* _Instructions to follow_: Copy each entry exactly, leaving nothing out.

[Transcribed page contents]
■ ■ ■ ■
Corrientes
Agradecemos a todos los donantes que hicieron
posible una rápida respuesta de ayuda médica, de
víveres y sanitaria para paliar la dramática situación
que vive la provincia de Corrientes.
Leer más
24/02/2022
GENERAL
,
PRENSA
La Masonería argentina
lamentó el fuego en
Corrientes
■ ■ ■ ■
* _Output for this exercise_:
Corrientes
Agradecemos a todos los donantes que hicieron
posible una rápida respuesta de ayuda médica, de
víveres y sanitaria para paliar la dramática situación
que vive la provincia de Corrientes.
Leer más
24/02/2022
GENERAL
,
PRENSA
La Masonería argentina
lamentó el fuego en
Corrientes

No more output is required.